Diálogo y luz construyen igualmente el proyecto de la Muralla Nazarí en el Albaicín. Una pieza casi de Land Art que trata el resto arqueológico con cariño, pero sin complejos, que suma un nuevo escalón en su proceso de construcción, que habla de su tiempo pero al mismo tiempo mira al pasado y al futuro. La idealización del muro construido, de la luz atrapada en un espacio ambiguo, que ni es interior ni exterior, que mira y es mirado, un mirador-objeto que capta a la perfección la idea del espacio ambiguo del zaguán andalusí. El misterio de la arquitectura atemporal.

La torre del Homenaje en Huéscar, Granada, es de nuevo un diálogo entre el resto fortificado y el paisaje que la rodea. Un mirador que se añade con delicadeza al antiguo edificio árabe, una nueva capa material e histórica que construye un camino ascendente hacia el cielo, hacia la luz una vez más, un recorrido que busca ofrecer miradas siempre cambiantes y novedosas, gracias a las lamas de madera discontinua que lo construyen.

La restauración del Museo de Bellas Artes de Granada, en el Palacio de Carlos V, vuelve a ser un diálogo sorprendente. Una conversación inagotable y multirreferencial. Las obras de arte dialogan con el museo y con el visitante, que a su vez lo hace con el propio edifico y con el poderoso entorno histórico; todo envuelto por una luz tratada de forma magistral, tamizada y construida para acompañar al visitante en un recorrido por la historia de la historia.

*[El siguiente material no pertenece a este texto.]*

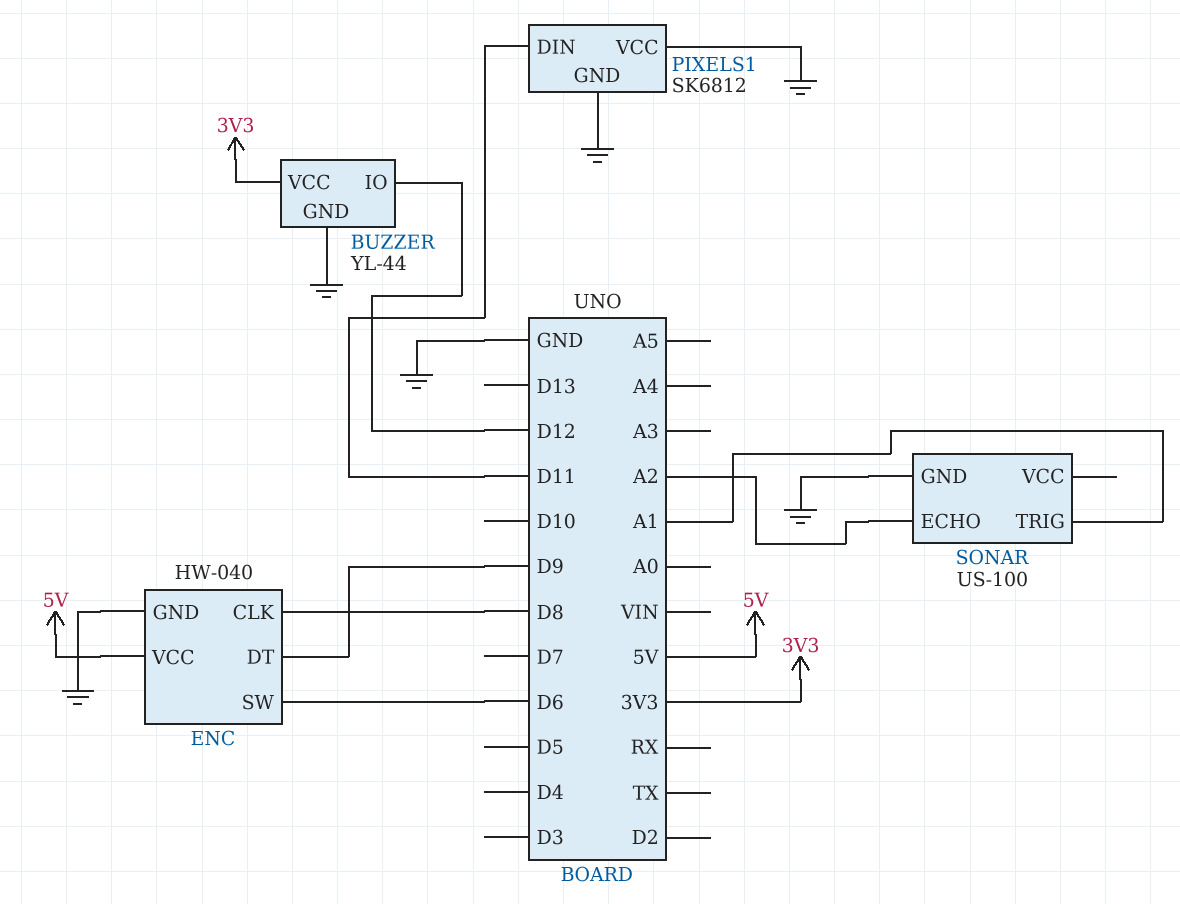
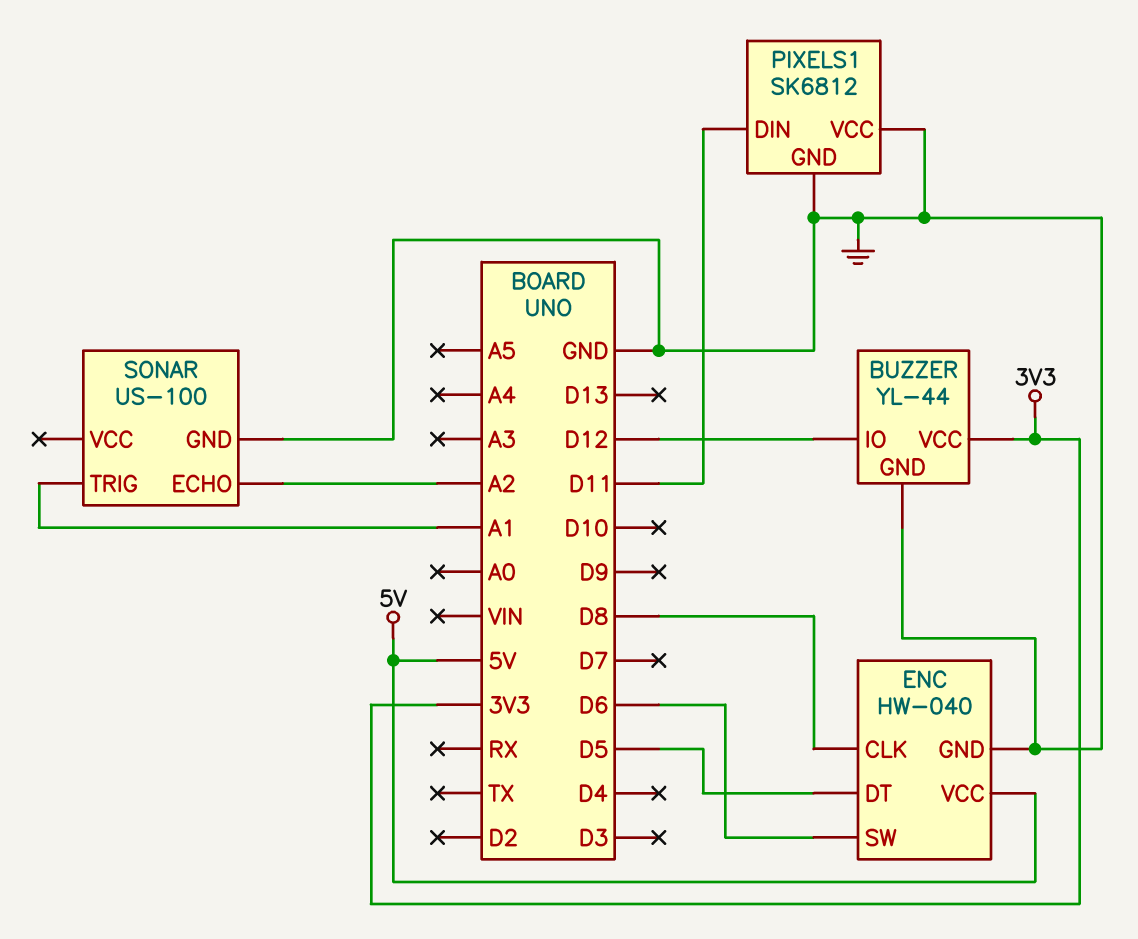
ENC pin DT: D9 -> D5

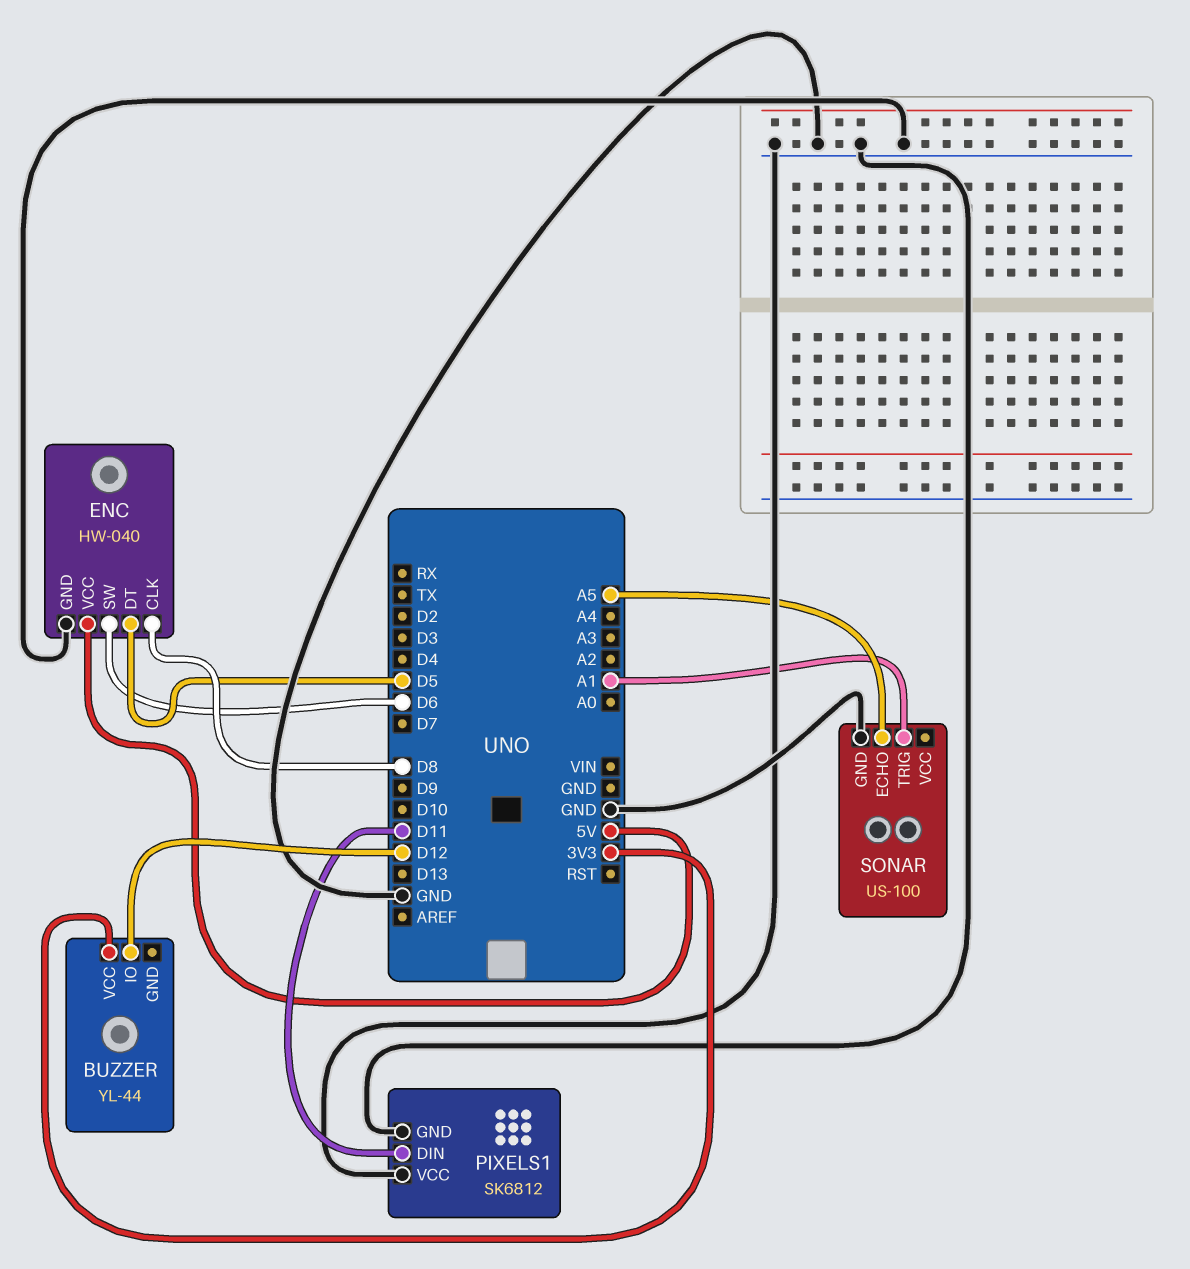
BUZZER pin GND: GND -> none
SONAR pin ECHO: A2 -> A5

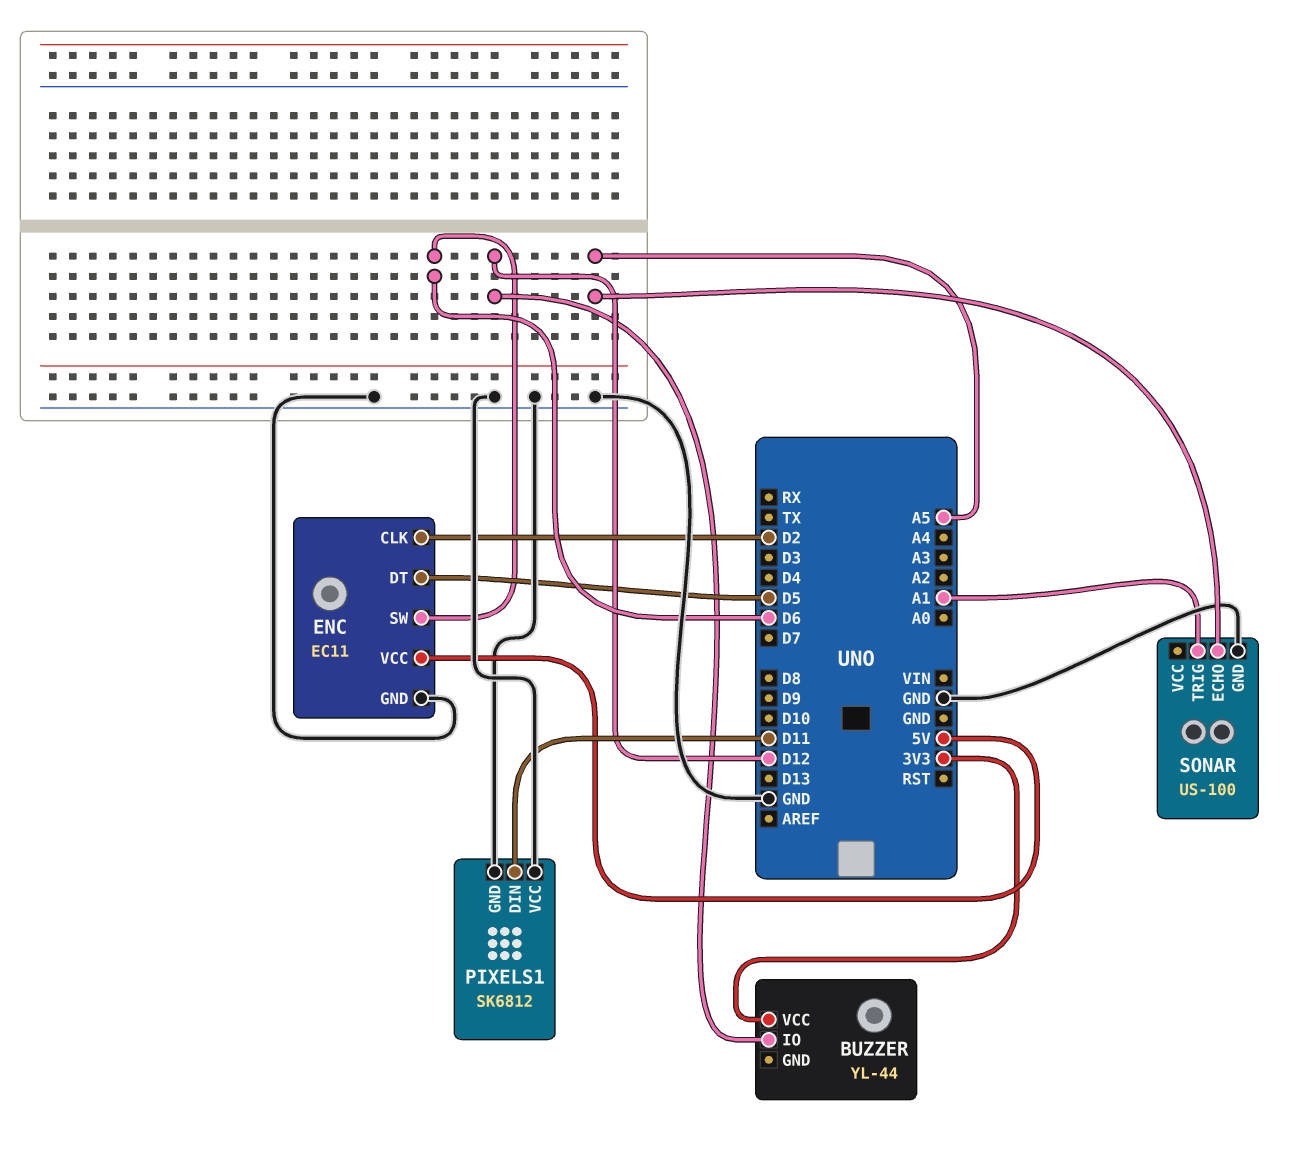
ENC: HW-040 -> EC11
ENC pin CLK: D8 -> D2

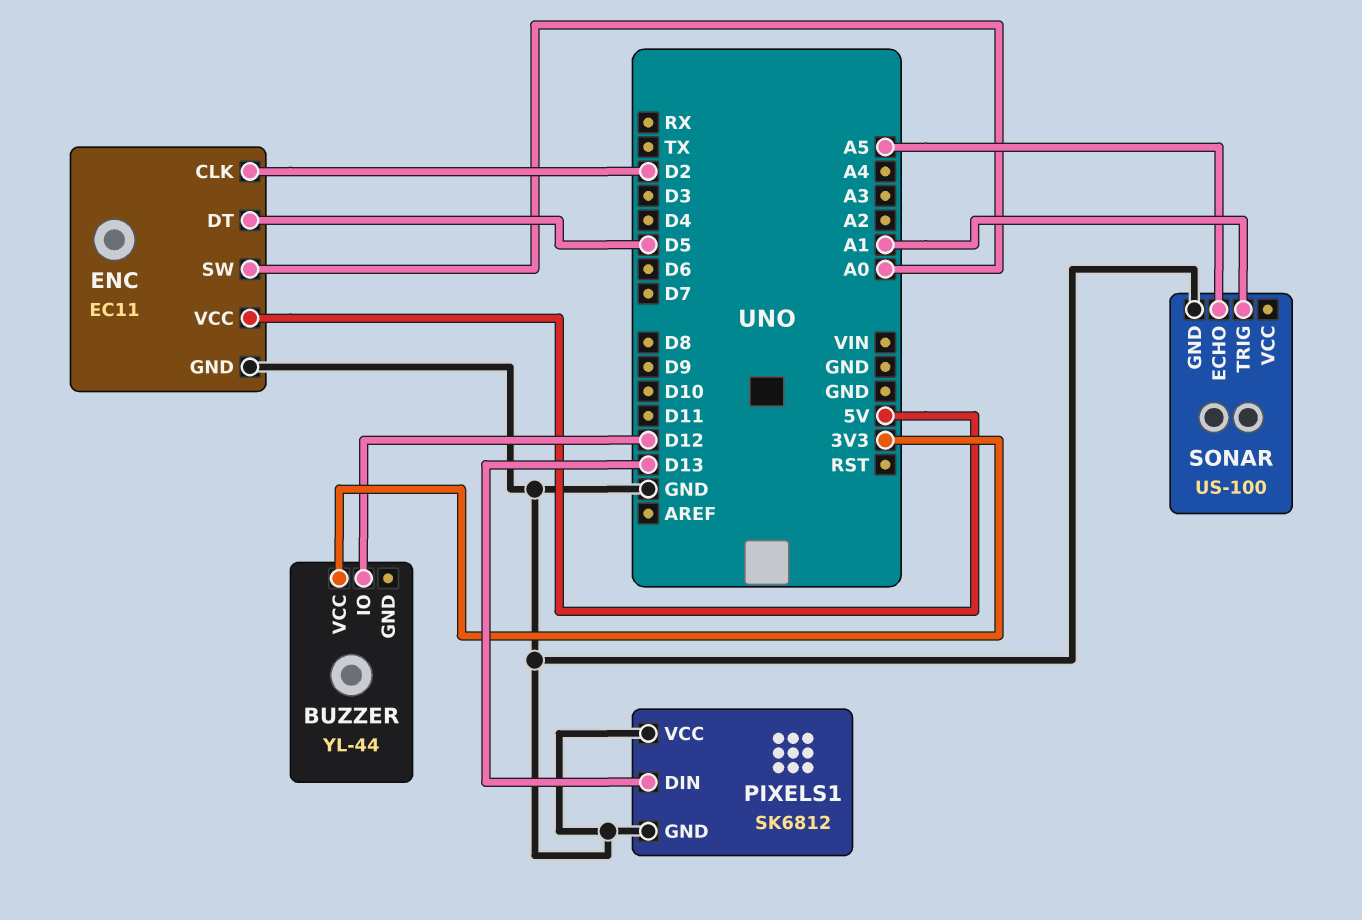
ENC pin SW: D6 -> A0
PIXELS1 pin DIN: D11 -> D13

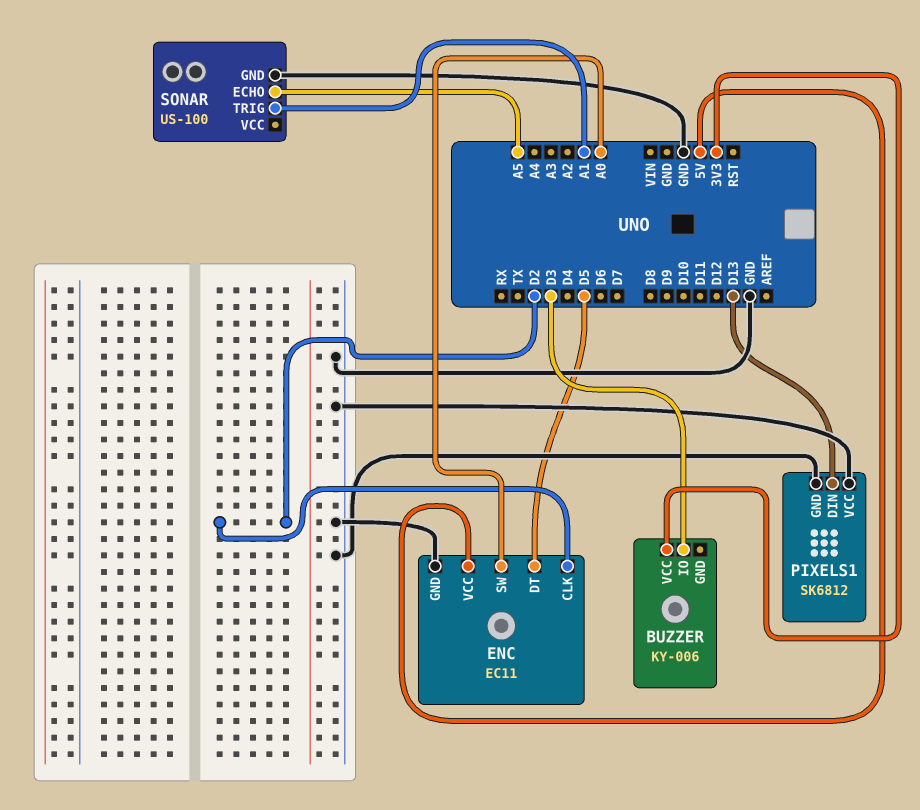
BUZZER: YL-44 -> KY-006
BUZZER pin IO: D12 -> D3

La estación de metro de Alcázar Genil, obra casi póstuma del arquitecto, lleva a extremos magistrales los dos conceptos presentes en toda su obra. Un espacio imponente que recuerda a una catedral simplísima, casi al esqueleto de una catedral. Una altura sobrecogedora debajo de tierra, un tratamiento de la luz con vocación sacra, que convierte al espacio en algo místico, y una limpieza y sinceridad abrumadoras. El diálogo entre los materiales desnudos, la huella ingenieril, real, cruda; y los restos arqueológicos (un albercón de época narazí que alcanzaba hasta el edificio del Alcázar) resultan en un espacio mixto, una estación de metro que además es un museo, que es una catedral, que es una huella de nuestro tiempo, que es un resto arqueológico. Arquitectura inagotable.

Antonio Jiménez Torrecillas deja tras de sí obras bellísimas, amigos, familia, alumnos, compañeros, y también una lección imprescindible: para ser moderno no hay que gritar; hay que hablar el lenguaje de nuestro tiempo, hay que abrazar el pasado y el futuro a la vez y, sobre todo, hay que pensar y crear con verdad y alegría. Los grandes creadores no mueren del todo; los vemos y los revivimos en sus obras, nos hablan desde ellas. Antonio se ha convertido en aquello de lo que tanto hablaba: una capa más en la historia de Granada, un referente de su tiempo, una huella de luz y de sabiduría sencilla y alegre.